It wasn't that long ago that EV-minded American consumers outside of California were left longing for that state's expanded selection of alternative-fueled vehicles. That's largely changed -- most EVs are now available nationwide -- but California still vastly outpaces the nation, with 42% of all American EVs registered there in 2020. So if you're a company focused on recycling the battery packs at the heart of those cars, it makes sense you'd want a strong presence in the Golden State.

Redwood Materials, the battery recycling startup founded by former Tesla CTO J.B. Straubel in 2017, announced Thursday that it's streamlining the process of EV battery recycling, making it easier for dealers and dismantlers in California to submit the packs they've received. Once flagged, Redwood Materials will package and transport the packs to Nevada, where the company's team of trained demolition experts will extract the good stuff.
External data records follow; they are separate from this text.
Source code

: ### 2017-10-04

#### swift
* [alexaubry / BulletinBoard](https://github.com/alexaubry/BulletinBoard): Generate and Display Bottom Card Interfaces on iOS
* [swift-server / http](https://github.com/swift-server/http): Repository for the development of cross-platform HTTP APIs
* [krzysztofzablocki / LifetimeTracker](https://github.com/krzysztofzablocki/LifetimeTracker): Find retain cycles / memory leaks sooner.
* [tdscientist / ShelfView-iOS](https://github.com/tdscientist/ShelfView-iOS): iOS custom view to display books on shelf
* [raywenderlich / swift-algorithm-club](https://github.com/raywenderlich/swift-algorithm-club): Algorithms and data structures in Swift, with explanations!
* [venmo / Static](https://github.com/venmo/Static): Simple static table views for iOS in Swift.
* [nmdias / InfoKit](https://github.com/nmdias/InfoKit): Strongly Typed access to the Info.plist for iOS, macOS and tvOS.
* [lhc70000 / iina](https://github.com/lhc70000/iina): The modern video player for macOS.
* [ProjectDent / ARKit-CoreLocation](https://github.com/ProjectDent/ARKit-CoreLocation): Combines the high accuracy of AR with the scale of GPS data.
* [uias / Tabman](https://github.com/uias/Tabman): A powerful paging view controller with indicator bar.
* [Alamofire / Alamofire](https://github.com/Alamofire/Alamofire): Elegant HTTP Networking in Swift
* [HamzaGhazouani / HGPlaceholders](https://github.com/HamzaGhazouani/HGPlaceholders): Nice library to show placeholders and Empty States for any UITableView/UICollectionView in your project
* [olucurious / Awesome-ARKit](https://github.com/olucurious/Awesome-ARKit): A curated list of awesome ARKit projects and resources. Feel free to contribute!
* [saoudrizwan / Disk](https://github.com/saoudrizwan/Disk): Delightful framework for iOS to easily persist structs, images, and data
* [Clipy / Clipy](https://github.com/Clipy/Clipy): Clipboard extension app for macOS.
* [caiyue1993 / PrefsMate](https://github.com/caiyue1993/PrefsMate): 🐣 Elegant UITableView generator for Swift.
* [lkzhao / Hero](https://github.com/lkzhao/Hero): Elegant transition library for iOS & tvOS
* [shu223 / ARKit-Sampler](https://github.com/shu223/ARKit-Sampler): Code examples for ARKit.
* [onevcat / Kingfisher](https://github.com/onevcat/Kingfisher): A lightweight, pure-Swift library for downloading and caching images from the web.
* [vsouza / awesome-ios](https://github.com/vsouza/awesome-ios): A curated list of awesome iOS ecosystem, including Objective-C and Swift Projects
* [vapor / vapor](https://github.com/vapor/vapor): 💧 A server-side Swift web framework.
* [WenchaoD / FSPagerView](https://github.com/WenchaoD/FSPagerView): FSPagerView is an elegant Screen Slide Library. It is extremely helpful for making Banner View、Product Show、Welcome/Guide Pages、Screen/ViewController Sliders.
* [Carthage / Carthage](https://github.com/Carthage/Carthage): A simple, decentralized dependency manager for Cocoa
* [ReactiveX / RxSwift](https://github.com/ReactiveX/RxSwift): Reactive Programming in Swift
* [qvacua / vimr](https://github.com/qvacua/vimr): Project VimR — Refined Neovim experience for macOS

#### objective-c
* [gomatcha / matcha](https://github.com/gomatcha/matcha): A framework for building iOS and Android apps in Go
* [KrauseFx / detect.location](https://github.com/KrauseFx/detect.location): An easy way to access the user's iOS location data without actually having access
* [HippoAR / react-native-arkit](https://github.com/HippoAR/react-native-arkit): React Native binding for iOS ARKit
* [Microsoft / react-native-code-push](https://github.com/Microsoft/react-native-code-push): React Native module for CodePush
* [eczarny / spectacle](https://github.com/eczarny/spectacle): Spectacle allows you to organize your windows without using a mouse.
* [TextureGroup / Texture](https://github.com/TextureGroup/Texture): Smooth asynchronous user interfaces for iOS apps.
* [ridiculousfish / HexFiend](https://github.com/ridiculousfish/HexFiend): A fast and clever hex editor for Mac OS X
Straubel said the company will provide "a turnkey solution for whomever and wherever these batteries are."

Modern EV batteries are full of materials like lithium, not only terribly bad for the environment but rare and incredibly expensive (not to mention dangerous) to mine in the first place. This makes recycling of those materials doubly important. Redwood Materials pledges it can recover 95% of all those materials, including other goodies like nickel and cobalt.

Redwood announced a partnership with Ford last year, and as part of this California initiative is adding Volvo into the mix. How that partnership will play out remains to be seen, but the plan is to create "responsible and secure pathways for end-of-life batteries," according to the company.

In time, those batteries will provide the raw materials for the next generation of EVs produced here in the US, like at Volvo's South Carolina factory, which will pivot to exclusively produce EVs. "We aim to be climate neutral by 2040, and fully electric by 2030 and embracing a circular economy," Volvo Car USA CEO Anders Gustafsson said. "This is why we are excited about Redwood Materials' forward-thinking solutions for end-of-life battery packs to be collected, recycled and remanufactured."